Work to complete: Report the number of lines in the records below that contain the word "Right", and nothing more.

[Start of section]

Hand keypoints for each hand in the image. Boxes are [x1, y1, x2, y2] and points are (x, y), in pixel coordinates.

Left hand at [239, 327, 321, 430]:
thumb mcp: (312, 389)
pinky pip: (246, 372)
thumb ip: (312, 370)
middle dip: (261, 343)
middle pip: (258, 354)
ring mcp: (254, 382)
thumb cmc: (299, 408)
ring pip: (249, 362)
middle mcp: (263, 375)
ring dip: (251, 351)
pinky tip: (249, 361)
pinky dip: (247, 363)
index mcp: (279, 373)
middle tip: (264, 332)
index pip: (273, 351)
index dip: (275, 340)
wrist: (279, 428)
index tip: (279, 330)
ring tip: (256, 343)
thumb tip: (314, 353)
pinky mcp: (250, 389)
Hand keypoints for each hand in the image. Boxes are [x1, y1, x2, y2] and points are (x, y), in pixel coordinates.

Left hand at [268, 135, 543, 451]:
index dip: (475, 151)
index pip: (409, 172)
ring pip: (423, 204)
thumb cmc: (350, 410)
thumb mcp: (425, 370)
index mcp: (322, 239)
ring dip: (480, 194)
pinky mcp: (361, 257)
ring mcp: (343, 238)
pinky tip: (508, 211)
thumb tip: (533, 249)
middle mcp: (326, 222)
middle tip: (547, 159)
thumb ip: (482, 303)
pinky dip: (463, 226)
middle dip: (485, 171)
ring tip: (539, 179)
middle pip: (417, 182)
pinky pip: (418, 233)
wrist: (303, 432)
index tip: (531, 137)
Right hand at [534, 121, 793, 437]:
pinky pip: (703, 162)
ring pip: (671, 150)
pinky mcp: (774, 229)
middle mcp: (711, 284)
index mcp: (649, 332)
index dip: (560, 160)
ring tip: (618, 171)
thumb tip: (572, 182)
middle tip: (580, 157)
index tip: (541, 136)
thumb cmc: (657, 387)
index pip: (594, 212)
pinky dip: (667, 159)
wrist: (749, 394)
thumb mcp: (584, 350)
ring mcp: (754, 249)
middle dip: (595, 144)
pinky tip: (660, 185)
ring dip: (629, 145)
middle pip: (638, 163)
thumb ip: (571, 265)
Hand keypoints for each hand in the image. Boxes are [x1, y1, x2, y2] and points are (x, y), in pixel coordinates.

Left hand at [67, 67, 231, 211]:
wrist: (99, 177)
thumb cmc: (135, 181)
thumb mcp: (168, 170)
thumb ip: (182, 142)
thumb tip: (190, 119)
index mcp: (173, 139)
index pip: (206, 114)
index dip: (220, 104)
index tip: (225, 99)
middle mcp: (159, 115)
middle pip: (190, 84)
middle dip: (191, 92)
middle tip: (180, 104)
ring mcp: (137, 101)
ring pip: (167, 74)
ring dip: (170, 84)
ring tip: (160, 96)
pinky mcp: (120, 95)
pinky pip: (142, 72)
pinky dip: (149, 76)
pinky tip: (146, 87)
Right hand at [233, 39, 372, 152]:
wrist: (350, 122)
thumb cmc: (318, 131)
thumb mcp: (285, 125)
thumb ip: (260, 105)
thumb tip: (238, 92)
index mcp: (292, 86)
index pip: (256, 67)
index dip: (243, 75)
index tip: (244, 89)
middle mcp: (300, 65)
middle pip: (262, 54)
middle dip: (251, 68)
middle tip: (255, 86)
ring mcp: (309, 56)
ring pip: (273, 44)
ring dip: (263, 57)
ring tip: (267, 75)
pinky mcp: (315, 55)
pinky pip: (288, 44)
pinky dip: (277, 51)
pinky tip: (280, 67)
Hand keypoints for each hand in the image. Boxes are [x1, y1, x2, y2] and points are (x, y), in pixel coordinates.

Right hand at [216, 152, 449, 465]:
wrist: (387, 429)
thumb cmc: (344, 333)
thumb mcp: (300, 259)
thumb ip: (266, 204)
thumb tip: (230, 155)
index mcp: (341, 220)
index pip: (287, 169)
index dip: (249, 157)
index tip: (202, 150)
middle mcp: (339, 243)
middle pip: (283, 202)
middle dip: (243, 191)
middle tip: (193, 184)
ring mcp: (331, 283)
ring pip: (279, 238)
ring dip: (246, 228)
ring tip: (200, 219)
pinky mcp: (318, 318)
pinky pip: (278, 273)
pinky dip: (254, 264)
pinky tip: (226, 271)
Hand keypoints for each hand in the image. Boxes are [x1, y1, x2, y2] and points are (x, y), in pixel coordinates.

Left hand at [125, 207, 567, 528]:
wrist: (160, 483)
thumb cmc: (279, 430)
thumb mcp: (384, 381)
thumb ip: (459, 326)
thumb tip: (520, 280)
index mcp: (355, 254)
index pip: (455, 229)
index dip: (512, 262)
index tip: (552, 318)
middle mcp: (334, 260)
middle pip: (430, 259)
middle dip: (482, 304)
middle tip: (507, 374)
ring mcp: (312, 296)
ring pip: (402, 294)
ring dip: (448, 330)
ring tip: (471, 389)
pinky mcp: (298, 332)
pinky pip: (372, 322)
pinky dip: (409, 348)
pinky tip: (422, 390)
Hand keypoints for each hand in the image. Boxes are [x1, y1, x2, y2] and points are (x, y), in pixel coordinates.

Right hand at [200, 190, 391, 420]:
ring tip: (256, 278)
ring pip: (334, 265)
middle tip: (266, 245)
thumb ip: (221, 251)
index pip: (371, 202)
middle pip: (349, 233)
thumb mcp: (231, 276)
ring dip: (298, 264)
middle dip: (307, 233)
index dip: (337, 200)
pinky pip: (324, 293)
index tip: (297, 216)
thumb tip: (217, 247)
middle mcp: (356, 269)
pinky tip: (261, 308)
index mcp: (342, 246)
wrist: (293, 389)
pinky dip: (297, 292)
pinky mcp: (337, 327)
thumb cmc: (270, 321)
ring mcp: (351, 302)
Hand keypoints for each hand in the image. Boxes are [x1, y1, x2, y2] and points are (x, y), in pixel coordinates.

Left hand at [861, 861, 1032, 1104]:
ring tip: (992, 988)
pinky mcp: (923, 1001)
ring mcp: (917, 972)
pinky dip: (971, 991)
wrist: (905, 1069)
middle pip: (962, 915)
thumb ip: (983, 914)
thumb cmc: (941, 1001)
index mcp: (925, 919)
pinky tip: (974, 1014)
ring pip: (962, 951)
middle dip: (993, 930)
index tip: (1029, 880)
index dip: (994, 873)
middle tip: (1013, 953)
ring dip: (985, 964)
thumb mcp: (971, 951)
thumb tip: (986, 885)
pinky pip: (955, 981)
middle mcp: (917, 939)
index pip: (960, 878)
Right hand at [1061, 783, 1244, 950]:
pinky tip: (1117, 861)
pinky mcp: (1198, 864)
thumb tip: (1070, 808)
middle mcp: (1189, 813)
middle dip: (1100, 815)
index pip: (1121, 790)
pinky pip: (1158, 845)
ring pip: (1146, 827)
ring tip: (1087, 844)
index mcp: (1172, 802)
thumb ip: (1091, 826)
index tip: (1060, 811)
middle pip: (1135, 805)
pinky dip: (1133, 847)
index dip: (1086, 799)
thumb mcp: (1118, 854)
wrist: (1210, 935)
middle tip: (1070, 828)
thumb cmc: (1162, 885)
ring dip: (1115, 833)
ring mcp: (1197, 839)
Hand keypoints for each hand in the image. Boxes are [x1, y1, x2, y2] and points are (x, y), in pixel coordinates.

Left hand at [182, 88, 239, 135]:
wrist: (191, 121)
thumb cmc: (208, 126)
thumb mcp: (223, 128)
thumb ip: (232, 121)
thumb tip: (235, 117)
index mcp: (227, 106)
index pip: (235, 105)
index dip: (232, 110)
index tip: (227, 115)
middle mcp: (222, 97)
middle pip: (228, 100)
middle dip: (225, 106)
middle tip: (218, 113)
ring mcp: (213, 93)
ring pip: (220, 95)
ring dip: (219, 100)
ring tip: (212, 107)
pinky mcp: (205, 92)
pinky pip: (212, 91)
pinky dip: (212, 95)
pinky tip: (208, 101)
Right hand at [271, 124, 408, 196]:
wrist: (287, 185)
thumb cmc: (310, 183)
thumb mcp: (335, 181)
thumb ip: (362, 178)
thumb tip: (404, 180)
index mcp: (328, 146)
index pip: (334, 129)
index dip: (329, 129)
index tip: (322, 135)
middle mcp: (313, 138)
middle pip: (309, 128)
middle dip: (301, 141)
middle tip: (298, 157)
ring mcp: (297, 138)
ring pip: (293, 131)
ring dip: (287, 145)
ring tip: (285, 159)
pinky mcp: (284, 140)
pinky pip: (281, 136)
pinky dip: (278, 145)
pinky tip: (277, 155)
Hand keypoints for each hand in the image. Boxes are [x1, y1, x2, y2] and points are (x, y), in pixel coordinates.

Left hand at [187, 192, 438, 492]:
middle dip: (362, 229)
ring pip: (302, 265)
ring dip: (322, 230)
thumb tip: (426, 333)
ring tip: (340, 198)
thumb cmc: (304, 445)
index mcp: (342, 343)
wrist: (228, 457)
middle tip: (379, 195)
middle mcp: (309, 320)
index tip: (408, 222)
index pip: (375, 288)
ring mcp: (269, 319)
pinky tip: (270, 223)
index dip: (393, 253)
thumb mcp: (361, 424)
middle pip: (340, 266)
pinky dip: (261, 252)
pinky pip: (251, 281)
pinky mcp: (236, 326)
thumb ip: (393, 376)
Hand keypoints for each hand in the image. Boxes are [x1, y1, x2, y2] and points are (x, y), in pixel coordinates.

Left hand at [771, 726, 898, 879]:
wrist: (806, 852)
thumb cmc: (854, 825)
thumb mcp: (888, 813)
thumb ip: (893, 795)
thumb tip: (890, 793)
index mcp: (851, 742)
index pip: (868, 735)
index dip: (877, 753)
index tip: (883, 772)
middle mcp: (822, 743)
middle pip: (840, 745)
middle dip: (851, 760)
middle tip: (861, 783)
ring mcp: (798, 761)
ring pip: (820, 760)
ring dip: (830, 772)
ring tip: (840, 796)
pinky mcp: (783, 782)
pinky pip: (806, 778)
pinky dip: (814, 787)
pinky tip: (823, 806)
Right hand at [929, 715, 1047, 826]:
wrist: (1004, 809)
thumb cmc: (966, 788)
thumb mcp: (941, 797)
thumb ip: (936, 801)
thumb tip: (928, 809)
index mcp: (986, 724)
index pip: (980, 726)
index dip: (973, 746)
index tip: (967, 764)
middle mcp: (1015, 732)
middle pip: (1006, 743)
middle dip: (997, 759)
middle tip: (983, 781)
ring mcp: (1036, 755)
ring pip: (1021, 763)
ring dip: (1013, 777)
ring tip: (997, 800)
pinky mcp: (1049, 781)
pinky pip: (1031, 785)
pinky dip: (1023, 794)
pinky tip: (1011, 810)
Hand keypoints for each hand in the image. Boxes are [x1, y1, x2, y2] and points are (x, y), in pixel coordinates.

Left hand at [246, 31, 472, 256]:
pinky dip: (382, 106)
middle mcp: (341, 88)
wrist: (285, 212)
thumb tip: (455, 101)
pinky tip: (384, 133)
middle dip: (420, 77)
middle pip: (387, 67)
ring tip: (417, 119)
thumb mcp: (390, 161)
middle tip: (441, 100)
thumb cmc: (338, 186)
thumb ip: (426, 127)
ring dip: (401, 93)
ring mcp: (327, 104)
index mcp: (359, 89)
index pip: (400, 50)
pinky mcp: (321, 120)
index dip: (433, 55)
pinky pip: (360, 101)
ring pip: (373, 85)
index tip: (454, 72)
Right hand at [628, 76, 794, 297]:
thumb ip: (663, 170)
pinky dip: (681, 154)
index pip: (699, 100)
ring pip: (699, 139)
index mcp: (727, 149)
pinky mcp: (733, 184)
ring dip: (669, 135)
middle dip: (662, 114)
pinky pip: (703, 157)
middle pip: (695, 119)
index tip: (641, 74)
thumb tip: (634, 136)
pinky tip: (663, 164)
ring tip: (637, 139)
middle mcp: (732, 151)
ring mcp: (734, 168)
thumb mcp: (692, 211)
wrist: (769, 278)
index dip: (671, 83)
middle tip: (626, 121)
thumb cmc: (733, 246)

[End of section]

Task output: 8